Leon Rose Fleeces A Couple Teams By Trading Down Twice Then Drafts The Best Player On The Board In Quentin Grimes




Did Leon Rose do it again or did Leon Rose do it again? OK, I know that we technically don't know if the Knicks swindled the teams in those trades or if Quentin Grimes was actually the best player on the board. But if getting future Hornets picks is a bad thing, I don't want to be good, even if these protections are brutal.

Actually these fake ass picks that may or may not happen don't matter since the Knicks are going to trade them to whatever superstar World Wide Wes can convince to ask for a trade to New York.

As for Grimes, I see some people saying the Knicks could've gotten him in the 2nd round. I also saw people say the Knicks could've gotten Immanuel Quickley in the 2nd round last year and we remember how that all turned out.
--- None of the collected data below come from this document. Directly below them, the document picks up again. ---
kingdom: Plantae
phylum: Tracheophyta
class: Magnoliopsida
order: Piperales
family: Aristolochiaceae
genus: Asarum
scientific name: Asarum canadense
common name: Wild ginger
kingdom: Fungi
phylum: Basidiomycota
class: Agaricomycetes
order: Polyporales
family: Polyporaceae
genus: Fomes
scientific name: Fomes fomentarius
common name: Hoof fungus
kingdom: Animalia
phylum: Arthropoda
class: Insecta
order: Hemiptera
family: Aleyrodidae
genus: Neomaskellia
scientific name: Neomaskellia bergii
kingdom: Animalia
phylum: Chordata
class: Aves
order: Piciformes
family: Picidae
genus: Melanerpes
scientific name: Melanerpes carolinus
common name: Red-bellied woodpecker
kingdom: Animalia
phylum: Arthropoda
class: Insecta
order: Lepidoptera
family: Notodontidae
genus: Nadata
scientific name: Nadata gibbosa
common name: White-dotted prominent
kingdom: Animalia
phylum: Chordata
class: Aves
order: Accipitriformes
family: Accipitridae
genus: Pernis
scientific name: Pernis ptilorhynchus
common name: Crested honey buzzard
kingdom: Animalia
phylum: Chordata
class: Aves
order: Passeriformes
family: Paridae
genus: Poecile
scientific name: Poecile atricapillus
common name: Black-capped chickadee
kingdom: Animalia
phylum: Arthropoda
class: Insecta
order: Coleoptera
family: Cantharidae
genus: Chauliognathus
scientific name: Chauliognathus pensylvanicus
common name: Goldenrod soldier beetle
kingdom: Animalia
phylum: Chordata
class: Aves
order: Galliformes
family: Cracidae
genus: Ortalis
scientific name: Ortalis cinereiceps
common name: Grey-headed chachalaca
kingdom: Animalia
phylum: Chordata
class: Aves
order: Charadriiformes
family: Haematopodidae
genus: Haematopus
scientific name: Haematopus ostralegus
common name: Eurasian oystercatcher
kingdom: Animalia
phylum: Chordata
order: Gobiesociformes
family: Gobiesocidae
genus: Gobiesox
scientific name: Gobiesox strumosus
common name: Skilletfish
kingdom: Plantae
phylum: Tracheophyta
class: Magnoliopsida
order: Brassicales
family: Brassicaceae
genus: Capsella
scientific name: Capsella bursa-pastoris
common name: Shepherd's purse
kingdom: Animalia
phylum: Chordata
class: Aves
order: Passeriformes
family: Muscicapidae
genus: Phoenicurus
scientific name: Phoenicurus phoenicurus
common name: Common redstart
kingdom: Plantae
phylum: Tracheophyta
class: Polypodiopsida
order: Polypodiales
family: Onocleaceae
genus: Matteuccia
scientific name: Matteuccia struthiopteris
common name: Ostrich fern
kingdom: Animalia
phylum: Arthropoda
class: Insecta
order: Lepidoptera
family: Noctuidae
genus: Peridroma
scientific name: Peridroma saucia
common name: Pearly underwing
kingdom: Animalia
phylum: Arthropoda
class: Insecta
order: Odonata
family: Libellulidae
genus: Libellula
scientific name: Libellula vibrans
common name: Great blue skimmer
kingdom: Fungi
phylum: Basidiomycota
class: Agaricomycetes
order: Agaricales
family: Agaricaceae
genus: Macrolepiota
None of the banter truly matters, since I can convince myself any player will be good based on a couple of stats and highlights, like these fancy numbers that I don't quite understand.


Being part a blue chipper coming out of high school in a class that will have 3 Knicks in the Top 10 once Zion escapes New Orleans. #BEL1EVE

Not to mention a sweeter stroke than Johnny Sins


Honestly, the last swishes that sounded that pure came from the right hand of Allan Houston, which is pretty much the nicest thing I can play about a shooter. Add in that Grimes is a tough defender with a great nickname that you know Thibs will love once he is no longer a filthy rookie and you have yet another steal by this awesome front office.

However despite all that, this tweet is what sold me on Quentin Grimes for life.

You know who else led Houston to the Final Four at shooting guard once upon a time? A little someone named Clyde Drexler. We'll set that as Quentin's floor. Yup, this pick was a home run.

UPDATE: LEON ain't done yet!

First up we have Rokas Jokubaitis, a crafty lefty point guard (I think all lefty point guards are technically considered crafty) as well as the best player from the Baltics the Knicks have ever drafted.


Followed by Miles McBride, who is a gritty defender going from Huggy Bear University to Thibs Graduate School that also has the nickname Deuce. Truly nothing not to LOVE about this pick.

Finally, the Knicks drafted a Jericho Sims, who not only will inspire countless Y2J references but also hit his fucking eye on the rim while dunking in a workout.